1: Image forming apparatus 2: Polygon mirror 5: Optical transmission mechanism 7: Upper door 9: Photoreceptor 10: Developing device 31: Toner container 32: developing roller 33: Supply roller 39: Toner sensor 47: Display 60: recording medium 66: Photoreceptor in inorganic oxide measuring device 68: Driving roll for measuring device of inorganic oxide 62, 63: sensor 70, 72: fixing roll 74: Cleaning blade 101: X-ray fluorescence source in X-ray fluorescence analyzer 108: Detector in X-ray fluorescence analyzer

   ─────────────────────────────────────────────────── ─── Continued front page    (72) Inventor Yukinori Nakayama             704 No. Matabei, Noshino, Tamaki Town, Tokai District, Mie Prefecture             19 Kyocera Corporation Mie Factory Tamaki Block             Within F term (reference) 2G001 AA01 BA04 CA01 FA02 FA09                       GA09 GA11 JA02 KA01 LA20                       NA20                 2H005 AA08 CB07 CB13 EA10                 2H033 BA60 BB01 CA01                 2H134 QA01

Claims (10)

[Claims] 1. A method for measuring an inorganic oxide using a photoconductor used in an electrophotographic method and a fixing roll, wherein after the electrostatic latent image developing toner is transferred from the photoconductor onto a recording medium, the recording is performed. A step of measuring the amount of inorganic oxides on the recording medium with a sensor while moving or stopping the medium, and after fixing the electrostatic latent image developing toner on the recording medium, detecting the amount of contamination of the fixing roll by the inorganic oxides. Process,
A method for measuring an inorganic oxide, which comprises: 2. The inorganic material according to claim 1, further comprising the step of measuring the amount of inorganic oxide after fixing the electrostatic latent image developing toner on a recording medium with a fixing roll by a sensor. Oxide measurement method. 3. The method for measuring an inorganic oxide according to claim 1, wherein the amount of the inorganic oxide on the recording medium is measured by a sensor using fluorescent X-rays. 4. The amount of the inorganic oxide on the recording medium is set to a value within 0.005% when the measured value when the simple substance of the inorganic oxide is measured is 100%. The method for measuring an inorganic oxide according to claim 1. 5. The free substance of inorganic oxide externally added to the electrostatic latent image developing toner is measured as the inorganic oxide on the recording medium. The method for measuring an inorganic oxide according to the item 1. 6. An inorganic oxide externally added to the toner for developing an electrostatic latent image has a fluorescent X-ray intensity of 50 to 50 measured by itself.

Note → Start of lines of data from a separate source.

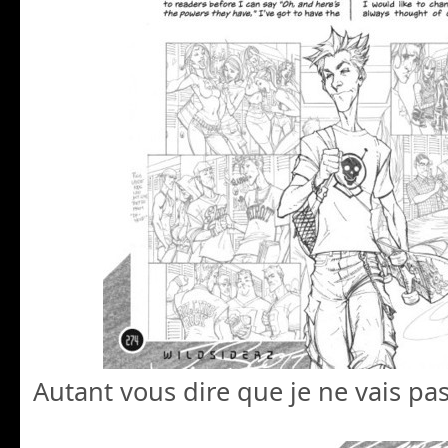
Autant vous dire que je ne vais pas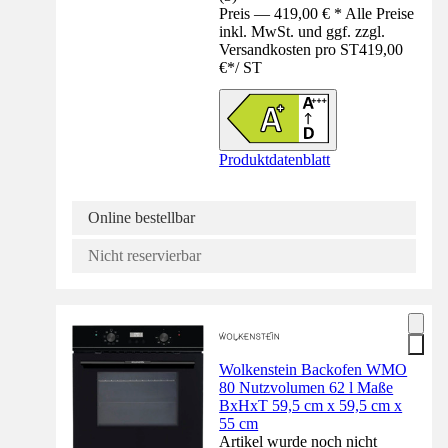
Preis — 419,00 € * Alle Preise
inkl. MwSt. und ggf. zzgl.
Versandkosten pro ST
419,00
€
*
/
ST
Produktdatenblatt
Online bestellbar
Nicht reservierbar
Wolkenstein Backofen WMO
80 Nutzvolumen 62 l Maße
BxHxT 59,5 cm x 59,5 cm x
55 cm
Artikel wurde noch nicht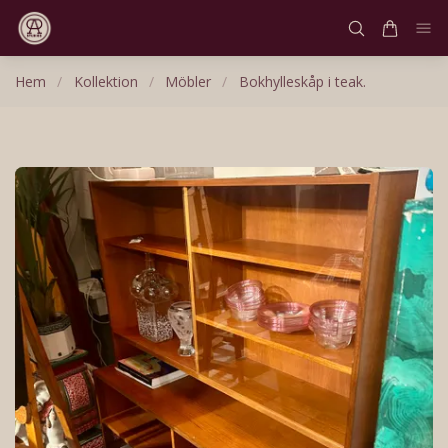
Hem
/
Kollektion
/
Möbler
/
Bokhylleskåp i teak.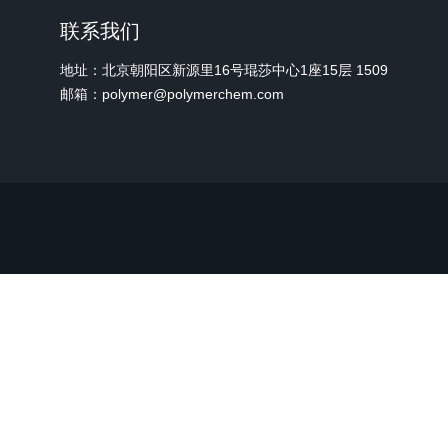
联系我们
地址：北京朝阳区新源里16号琨莎中心1座15层 1509
邮箱：polymer@polymerchem.com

The method for measuring an inorganic oxide according to claim 5, wherein the inorganic oxide has a value within a range of 500 kcps. 7. When measuring the amount of inorganic oxide on the recording medium, the amount of inorganic oxide on the recording medium in a state where the toner for developing an electrostatic latent image is not transferred is subtracted and standardized. 7. The method for measuring an inorganic oxide according to any one of 1 to 6. 8. The error ratio of the amount of inorganic oxide in the recording medium in a state where the toner for developing the electrostatic latent image is not transferred is 1.

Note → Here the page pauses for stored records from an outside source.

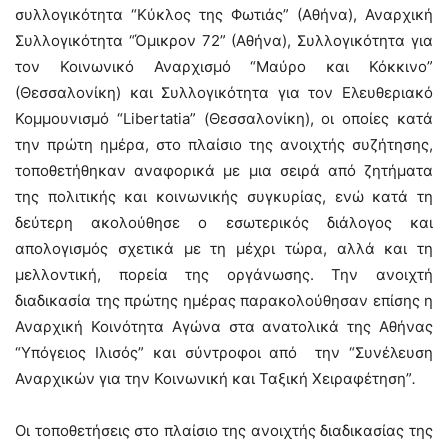
συλλογικότητα “Κύκλος της Φωτιάς” (Αθήνα), Αναρχική
Συλλογικότητα “Όμικρον 72” (Αθήνα), Συλλογικότητα για
τον Κοινωνικό Αναρχισμό “Μαύρο και Κόκκινο”
(Θεσσαλονίκη) και Συλλογικότητα για τον Ελευθεριακό
Κομμουνισμό “Libertatia” (Θεσσαλονίκη), οι οποίες κατά
την πρώτη ημέρα, στο πλαίσιο της ανοιχτής συζήτησης,
τοποθετήθηκαν αναφορικά με μια σειρά από ζητήματα
της πολιτικής και κοινωνικής συγκυρίας, ενώ κατά τη
δεύτερη ακολούθησε ο εσωτερικός διάλογος και
απολογισμός σχετικά με τη μέχρι τώρα, αλλά και τη
μελλοντική, πορεία της οργάνωσης. Την ανοιχτή
διαδικασία της πρώτης ημέρας παρακολούθησαν επίσης η
Αναρχική Κοινότητα Αγώνα στα ανατολικά της Αθήνας
“Υπόγειος Ιλισός” και σύντροφοι από την “Συνέλευση
Αναρχικών για την Κοινωνική και Ταξική Χειραφέτηση”
.
Οι τοποθετήσεις στο πλαίσιο της ανοιχτής διαδικασίας της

The method for measuring the inorganic oxide according to claim 1, wherein the value is within 0%. 9. The surface potential of the photoreceptor when transferring the electrostatic latent image developing toner onto a recording medium is set to a value within a range of 150 to 300V. The method for measuring an inorganic oxide according to the item 1. 10. In an inorganic oxide measuring device provided with a photoconductor used for electrophotography and a fixing roll, the recording medium in which the electrostatic latent image developing toner is transferred from the photoconductor is moved. A drive unit, a sensor unit for measuring the amount of inorganic oxides on the recording medium, a fixing roll for fixing the toner for electrostatic latent image development on the recording medium, and the amount of inorganic oxides on the fixing roll. And a detector for the purpose of measuring the inorganic oxide.